Dataset extract:
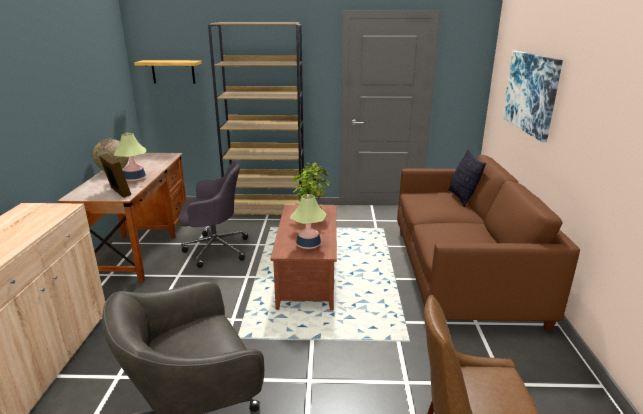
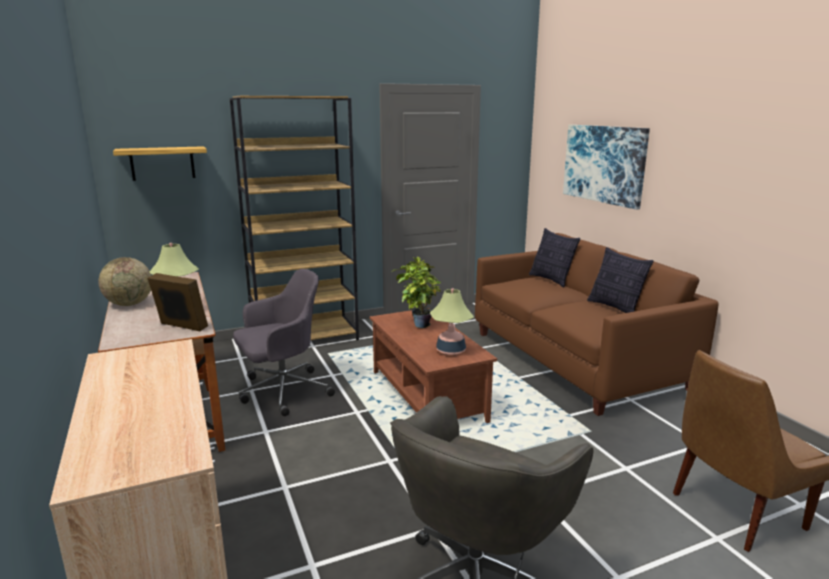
camera: 25 degrees left, 5 degrees down
none -> pillow [587,247,654,313]

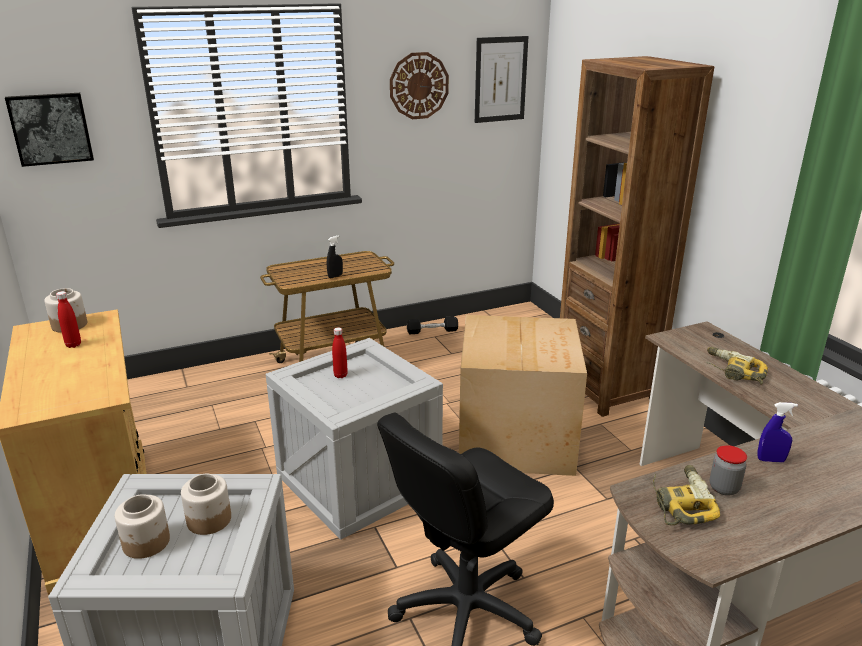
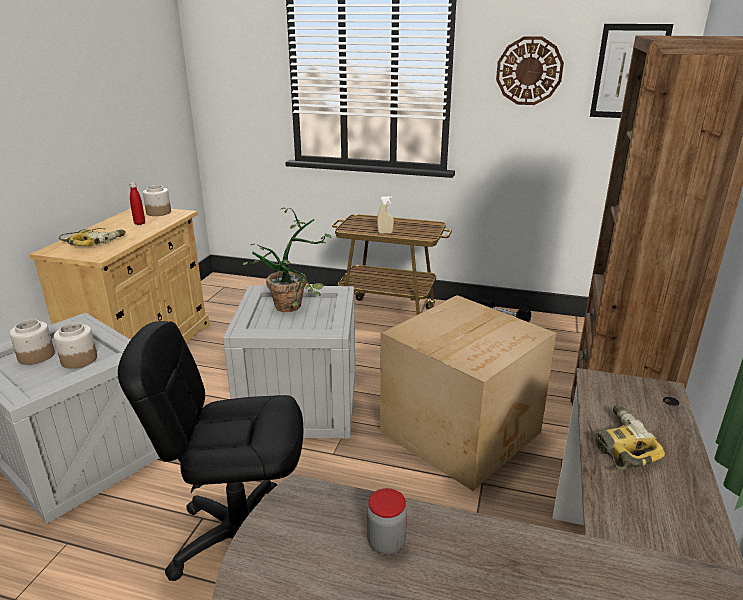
camera: 40 degrees right, 0 degrees up
picture [5,93,94,167] -> none
black spray bottle [327,235,343,278] -> beige spray bottle [377,196,394,234]
red bottle [332,327,348,378] -> potted plant [243,208,331,312]
power drill [653,465,720,525] -> power drill moved to [59,228,126,246]
blue spray bottle [757,402,798,462] -> none

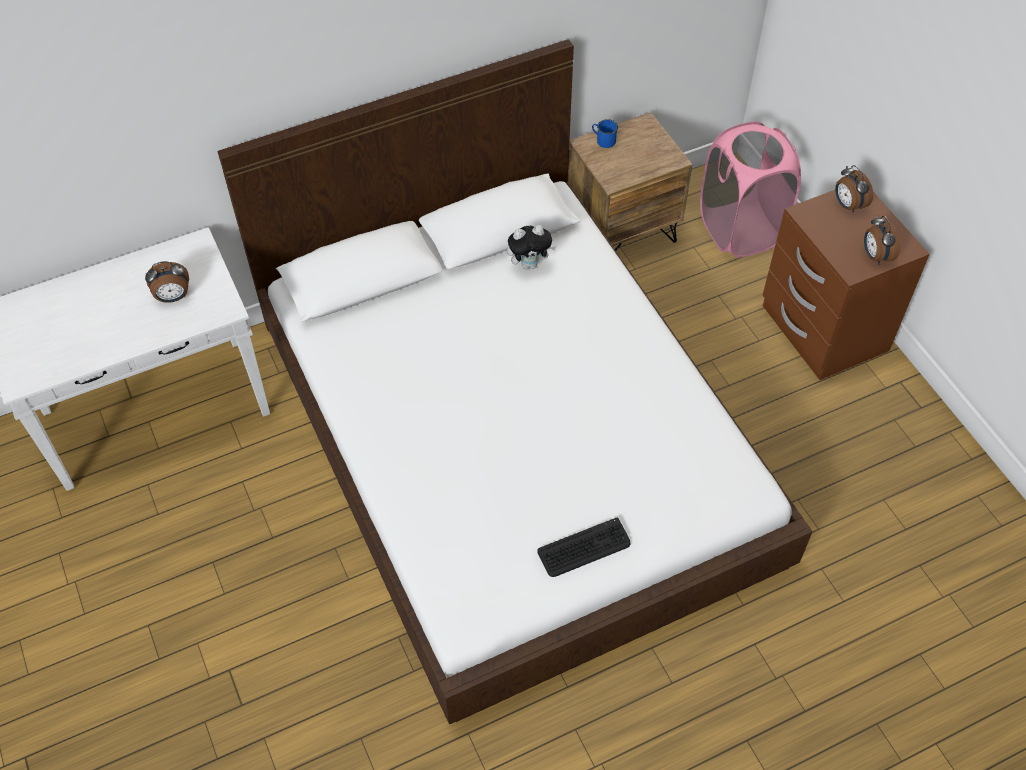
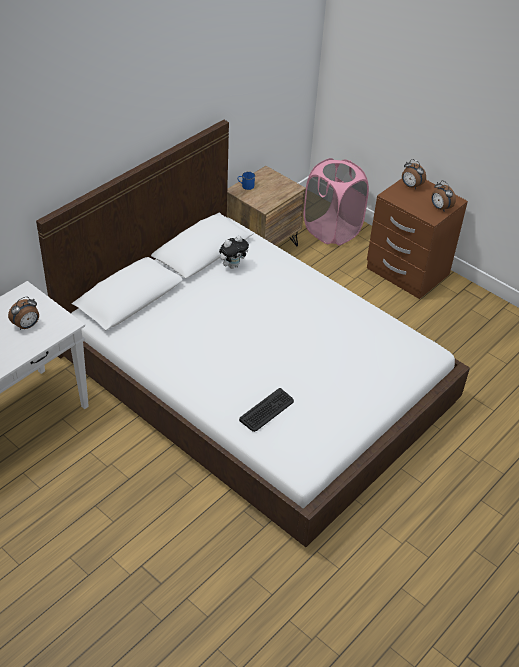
camera: 25 degrees left, 10 degrees down
keyboard [537,518,630,577] -> keyboard moved to [239,388,294,432]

How to complete this task: Show every line of the data in which the word "camera" appears.

Response to the task:
camera: 25 degrees left, 5 degrees down
camera: 40 degrees right, 0 degrees up
camera: 25 degrees left, 10 degrees down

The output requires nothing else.